The data.
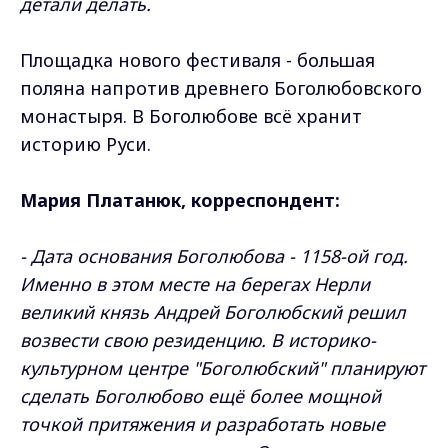
детали делать.
Площадка нового фестиваля - большая
поляна напротив древнего Боголюбовского
монастыря. В Боголюбове всё хранит
историю Руси.
Мария Платанюк, корреспондент:
- Дата основания Боголюбова - 1158-ой год.
Именно в этом месте на берегах Нерли
великий князь Андрей Боголюбский решил
возвести свою резиденцию. В историко-
культурном центре "Боголюбский" планируют
сделать Боголюбово ещё более мощной
точкой притяжения и разработать новые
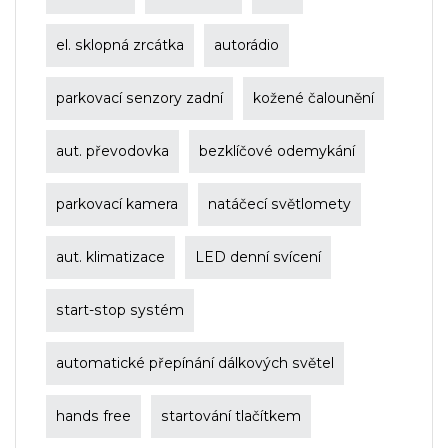
el. sklopná zrcátka
autorádio
parkovací senzory zadní
kožené čalounění
aut. převodovka
bezklíčové odemykání
parkovací kamera
natáčecí světlomety
aut. klimatizace
LED denní svícení
start-stop systém
automatické přepínání dálkových světel
hands free
startování tlačítkem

What the task asks.
Copy out each line in the preceding records that contains "parkovací".

Response area.
parkovací senzory zadní
parkovací kamera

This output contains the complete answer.